Segundo o ministro, a omissão estratégica permitiu que os perfis de Renan permanecessem sujeitos aos algoritmos de recomendação das plataformas, enquanto concorrentes não omitiam perfis, criando desequilíbrio eleitoral. A suspensão bloqueia novas propagandas digitais, corta repasses do Fundo Eleitoral e impede a participação do candidato em debates em rádio, TV e podcasts.

Sobre os algoritmos de recomendação, Renan argumentou que perfis de outros políticos, tanto da direita quanto da esquerda, poderiam ser enquadrados no mesmo entendimento. "Não estou aqui, de maneira alguma, falando que eles deveriam ter suas candidaturas cassadas, nem os demais que citei, porque esse caso é apenas absurdo."

Santos afirmou que seus advogados já haviam respondido aos pedidos da Justiça Eleitoral em 19 de agosto.
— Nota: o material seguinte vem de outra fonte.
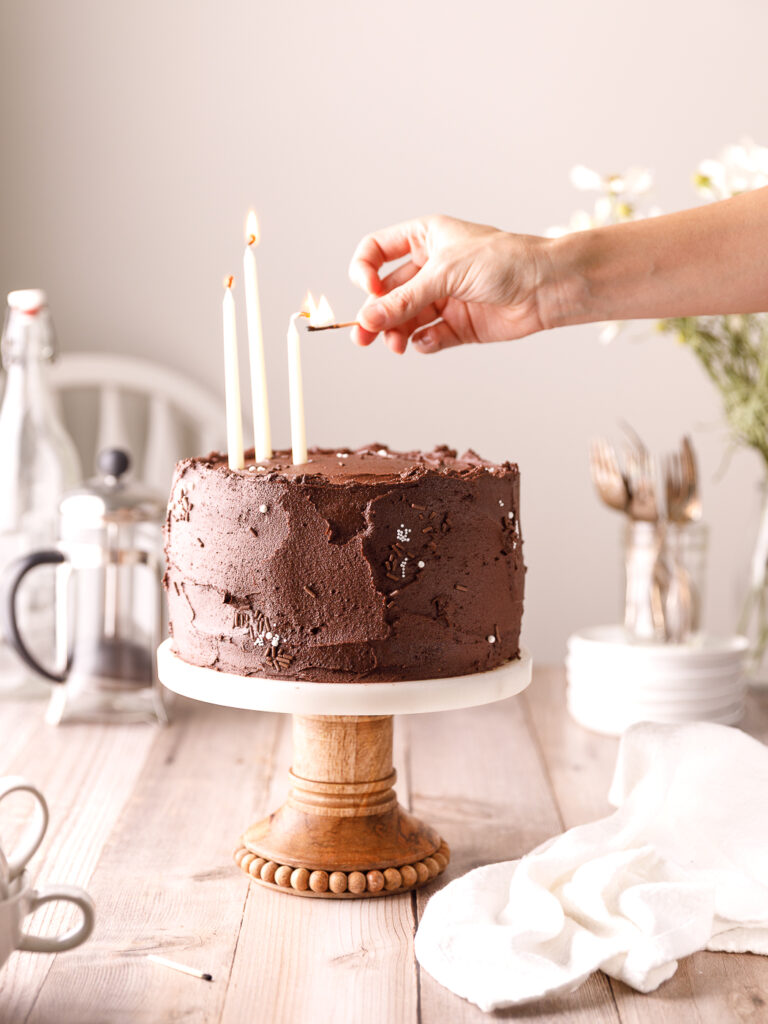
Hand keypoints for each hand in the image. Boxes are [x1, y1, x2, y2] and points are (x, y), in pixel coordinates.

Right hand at [348, 215, 550, 353]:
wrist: (545, 286)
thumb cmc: (502, 261)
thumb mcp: (445, 273)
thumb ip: (404, 299)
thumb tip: (366, 320)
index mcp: (424, 239)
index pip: (376, 252)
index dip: (365, 271)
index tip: (370, 290)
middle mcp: (430, 268)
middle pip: (387, 293)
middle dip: (375, 315)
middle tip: (362, 338)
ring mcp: (443, 297)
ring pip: (405, 319)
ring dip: (395, 333)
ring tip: (396, 345)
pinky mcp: (457, 325)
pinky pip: (428, 337)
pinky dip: (423, 342)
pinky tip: (427, 342)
O prazo final para registros de candidatura foi em 15 de agosto, e a campanha começou oficialmente no dia 16.

O advogado da campanha, Arthur Rollo, informou que a defesa apresentará ainda nesta segunda-feira um mandado de segurança ao TSE contra as decisões de Toffoli. Segundo ele, será solicitada uma liminar ao presidente da Corte, ministro Nunes Marques, para suspender as restrições.

Rollo também questionou o impedimento de participação em sabatinas, por se tratar "de um problema de rede social". O advogado avaliou que, mesmo que a decisão seja revertida, haverá prejuízo irreparável ao candidato. "Como é que a gente faz para devolver o tempo de campanha do Renan?", indagou.

Durante a coletiva, Renan exibiu vídeos publicados anteriormente com críticas a Toffoli e sobre supostas relações envolvendo o ministro. "[A decisão é] do Dias Toffoli, ministro do STF, que está hoje no TSE e que foi nomeado pelo mesmo grupo político que, há dez anos, eu afastei do poder no Brasil. A história, alguns dizem que é cíclica, mas a história é a história."

Campanhas como as de Flávio Bolsonaro (PL) e Romeu Zema (Novo) manifestaram-se contrárias à decisão.

Renan Santos afirmou que não aceita a acusação e negou que seus perfis estejam registrando crescimento que demonstre benefício eleitoral irregular. "Não dá para justificar de maneira racional e razoável, nem do ponto de vista jurídico, nem do ponto de vista político", concluiu.